SET OF TASKS -
1. Output the passage of the progress tracking issue starting at "4. Distributed Counter" and ending at "concept, different names.", copied word for word.
2. For each statement below, state yes or no according to the progress tracking issue, and quote the words of the text that decide it. (a) Data in the current system passes through at least six layers. (b) The ProgressMapper class adds complexity while giving clear benefit to users. (c) The recursive strategy relies on a single counter variable.

TEXT SECTION -
↓↓↓
Simplify Progress Tracking System - Remove Over-Engineering
Progress Tracking System Simplification
Problem Statement
The current progress tracking system is overly complex and difficult to debug. A recent investigation into a simple off-by-one error required tracing through 6+ abstraction layers and multiple counter variables. This complexity makes maintenance and debugging extremely difficult.
Current System Issues
1. Too Many Abstraction Layers
Data flows through at least 6 layers:
Crawling Strategy → Progress Callback → ProgressMapper → ProgressTracker → API → Frontend
2. Multiple Sources of Truth
Found 4+ different counter variables in recursive strategy alone:
total_processedcurrent_idxdepth_successfultotal_discovered
3. Complex Progress Mapping
The ProgressMapper class maps stage-specific progress (0-100%) to overall progress ranges, adding complexity without clear user benefit.
4. Distributed Counter Management
Counters are incremented in different places, progress calculated in others, and displayed values come from yet another location.
5. Inconsistent Naming
pages_crawled vs processed_pages vs current_idx - same concept, different names.
Why It's Hard to Debug
- No Single Source of Truth - Values can diverge at any layer
- Complex State Flow - Progress state travels through multiple transformations
- Hidden Dependencies - Frontend depends on specific field names from backend
- Mixed Concerns - Overall progress, stage progress, and counter values all mixed together
Recommended Solution: Radical Simplification
Single Progress Object Pattern
Create one unified progress object that contains all necessary tracking information:
interface CrawlProgress {
// Core counters
pagesProcessed: number;
totalPages: number;
documentsCreated: number;
codeExamplesFound: number;
errors: number;
// Strategy tracking (as requested)
↑↑↑
EXTRACTED ENTRIES -
↓↓↓
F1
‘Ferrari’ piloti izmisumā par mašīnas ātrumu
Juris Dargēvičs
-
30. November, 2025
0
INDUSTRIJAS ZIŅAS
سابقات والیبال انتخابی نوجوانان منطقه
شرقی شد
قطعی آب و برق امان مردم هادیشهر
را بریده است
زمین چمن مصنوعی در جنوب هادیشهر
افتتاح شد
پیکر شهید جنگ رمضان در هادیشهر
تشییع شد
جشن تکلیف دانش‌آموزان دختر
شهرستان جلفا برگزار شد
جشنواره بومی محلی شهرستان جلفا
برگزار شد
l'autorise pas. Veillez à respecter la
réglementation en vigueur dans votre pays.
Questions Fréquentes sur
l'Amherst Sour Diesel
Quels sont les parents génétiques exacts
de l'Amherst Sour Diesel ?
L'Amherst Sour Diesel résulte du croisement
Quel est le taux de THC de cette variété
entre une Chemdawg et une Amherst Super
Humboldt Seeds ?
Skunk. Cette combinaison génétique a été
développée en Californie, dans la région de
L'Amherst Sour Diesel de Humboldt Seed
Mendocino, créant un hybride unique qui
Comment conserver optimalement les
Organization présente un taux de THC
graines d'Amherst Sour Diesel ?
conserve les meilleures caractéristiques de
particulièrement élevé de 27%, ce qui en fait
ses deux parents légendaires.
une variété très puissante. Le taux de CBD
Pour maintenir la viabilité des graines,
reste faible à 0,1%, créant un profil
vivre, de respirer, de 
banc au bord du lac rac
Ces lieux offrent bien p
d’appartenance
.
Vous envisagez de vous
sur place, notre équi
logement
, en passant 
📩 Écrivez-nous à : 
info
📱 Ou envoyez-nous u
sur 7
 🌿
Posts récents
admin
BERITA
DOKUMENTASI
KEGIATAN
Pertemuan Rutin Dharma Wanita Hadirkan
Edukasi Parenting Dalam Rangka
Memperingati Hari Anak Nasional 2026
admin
↑↑↑
↓↓↓
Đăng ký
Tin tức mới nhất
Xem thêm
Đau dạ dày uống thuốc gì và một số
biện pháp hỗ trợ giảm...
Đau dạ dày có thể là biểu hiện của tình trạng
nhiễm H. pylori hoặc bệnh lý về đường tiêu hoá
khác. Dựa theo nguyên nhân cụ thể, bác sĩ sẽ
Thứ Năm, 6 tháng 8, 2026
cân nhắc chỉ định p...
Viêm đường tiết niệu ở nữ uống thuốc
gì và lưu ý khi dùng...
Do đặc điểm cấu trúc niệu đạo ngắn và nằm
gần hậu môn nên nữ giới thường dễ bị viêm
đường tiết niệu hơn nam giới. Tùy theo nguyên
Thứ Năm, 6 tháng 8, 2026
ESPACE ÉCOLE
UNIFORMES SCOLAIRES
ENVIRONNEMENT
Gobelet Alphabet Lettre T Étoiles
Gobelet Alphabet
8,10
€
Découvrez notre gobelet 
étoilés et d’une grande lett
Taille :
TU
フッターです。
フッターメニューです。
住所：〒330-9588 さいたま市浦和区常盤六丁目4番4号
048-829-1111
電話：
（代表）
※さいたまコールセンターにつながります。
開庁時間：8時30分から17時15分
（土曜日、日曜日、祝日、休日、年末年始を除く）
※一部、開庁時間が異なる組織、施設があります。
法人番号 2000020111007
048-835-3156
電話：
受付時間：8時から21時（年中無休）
↑↑↑
RESULTS OF THE TASKS -
1.
4. Distributed Counter Management
Counters are incremented in different places, progress calculated in others, and displayed values come from yet another location.
5. Inconsistent Naming
pages_crawled vs processed_pages vs current_idx - same concept, different names.

2.
(a) Yes: "Data flows through at least 6 layers"
(b) No: "adding complexity without clear user benefit"
(c) No: "Found 4+ different counter variables in recursive strategy alone"